> _EXCERPT TO READ_:
Start of Block

Sound fun to me, just put my order in!


----------



## jonfmerz (Mar 30, 2009)

Thanks Brian & Steph!  Very much appreciated!

The pre-order window closes tomorrow night at midnight EST - no more orders will be taken after that time, so if you haven't gotten in on this yet, I urge you to do so today!

Thanks!


----------



## SongbirdVB (Nov 18, 2008)

I want to order this set, but my work computer blocks wordpress.  Hopefully I can get on the computer tonight and get the order in!


----------



## EllenR (Mar 31, 2009)

jonfmerz said:


> Thanks Brian & Steph! Very much appreciated!
> 
> The pre-order window closes tomorrow night at midnight EST - no more orders will be taken after that time, so if you haven't gotten in on this yet, I urge you to do so today!
> 
> Thanks!


Jon, now I'm paranoid. I did place my order and emailed regarding the format. Hopefully it all went well!

EllenR


----------



## jonfmerz (Mar 30, 2009)

Songbird - if you have any problems, just drop me a line and we'll work something out!  

Ellen - rec'd your order just fine!  If there are any problems when I send the file out next week in terms of appropriate format, just let me know and I'll get it corrected ASAP!  

Thanks for the great response everyone!


----------



## SongbirdVB (Nov 18, 2008)

Got it from your site.  I mentioned in my payment that I wanted the Kindle edition.  Is that good enough?  I'm looking forward to reading these!


----------



## jonfmerz (Mar 30, 2009)

Thanks for the order -and yes, that's great!


----------



## jonfmerz (Mar 30, 2009)

Just a quick note to let you know that today at midnight EST is the last time you can order this special compilation.  Thanks!


----------



## Anju  (Nov 8, 2008)

OK Jon I ordered but no place to choose mobi or pdf - I guess mobi for the kindle?  Do I need to e-mail you with this info so you will have my e-mail?


----------



## jsadd (Jun 17, 2009)

Jon, I could not find the choice either. looking forward to reading your books. I would like mobi for Kindle as well.


----------



## CS (Nov 3, 2008)

From what I recall, there's a small box for comments or special instructions (something along those lines) - that's where you specify your choice.


----------



## jonfmerz (Mar 30, 2009)

Thanks everyone - I've jotted down your preferences, but in case I send the wrong format, just drop a line and I'll correct it when the book ships!

Thanks again!
-Jon


----------



## Anne (Oct 29, 2008)

End of Block

> _TASK SET_:
- A) Answer these questions about the forum thread:
(i) At what time does the pre-order window close?
(ii) What prevents SongbirdVB from ordering at work?
(iii) According to CS, where do buyers specify their format choice?
- B) Write out the part of the forum thread that opens with the words containing "Ellen - rec'd" and closes with "great response everyone!".
The material has no connection to the forum thread.

[Records taken from a collection]
Start of Block

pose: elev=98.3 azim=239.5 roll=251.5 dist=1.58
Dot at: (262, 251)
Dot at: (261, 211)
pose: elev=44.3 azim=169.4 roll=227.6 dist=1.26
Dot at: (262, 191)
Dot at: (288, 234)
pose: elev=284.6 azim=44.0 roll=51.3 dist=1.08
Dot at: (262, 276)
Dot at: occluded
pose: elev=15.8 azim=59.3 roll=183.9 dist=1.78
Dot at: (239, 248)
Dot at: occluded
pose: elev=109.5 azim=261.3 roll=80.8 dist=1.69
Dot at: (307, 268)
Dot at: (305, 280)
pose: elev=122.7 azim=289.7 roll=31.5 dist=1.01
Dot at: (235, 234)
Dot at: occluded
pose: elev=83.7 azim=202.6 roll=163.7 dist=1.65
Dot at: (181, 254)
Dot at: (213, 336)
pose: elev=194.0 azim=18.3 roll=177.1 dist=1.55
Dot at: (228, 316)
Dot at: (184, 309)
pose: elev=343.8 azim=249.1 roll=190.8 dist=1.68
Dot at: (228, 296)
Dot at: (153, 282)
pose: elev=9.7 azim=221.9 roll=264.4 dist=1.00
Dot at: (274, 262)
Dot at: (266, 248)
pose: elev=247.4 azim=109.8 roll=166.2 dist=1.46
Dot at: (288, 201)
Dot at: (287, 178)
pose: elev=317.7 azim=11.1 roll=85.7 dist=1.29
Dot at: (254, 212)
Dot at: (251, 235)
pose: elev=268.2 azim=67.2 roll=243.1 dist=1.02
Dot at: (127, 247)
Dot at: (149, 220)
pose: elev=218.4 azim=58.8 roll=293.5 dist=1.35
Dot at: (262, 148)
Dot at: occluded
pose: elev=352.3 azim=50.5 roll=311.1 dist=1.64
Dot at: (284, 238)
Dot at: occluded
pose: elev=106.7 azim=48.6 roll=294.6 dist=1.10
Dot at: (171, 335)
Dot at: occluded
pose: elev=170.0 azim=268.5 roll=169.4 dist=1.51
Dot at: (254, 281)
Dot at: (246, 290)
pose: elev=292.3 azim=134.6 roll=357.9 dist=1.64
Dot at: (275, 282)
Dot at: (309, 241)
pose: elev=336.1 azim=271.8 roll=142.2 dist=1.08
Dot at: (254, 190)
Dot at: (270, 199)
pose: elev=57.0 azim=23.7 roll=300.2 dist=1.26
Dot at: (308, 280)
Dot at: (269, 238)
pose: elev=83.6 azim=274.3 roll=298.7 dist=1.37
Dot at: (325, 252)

End of Block

> _OUTPUTS BY TASK_:
- A)
(i) Tomorrow night at midnight EST.
(ii) The work computer blocks wordpress.
(iii) In a small box for comments or special instructions.

- B)
Ellen - rec'd your order just fine!  If there are any problems when I send the file out next week in terms of appropriate format, just let me know and I'll get it corrected ASAP!  

Thanks for the great response everyone!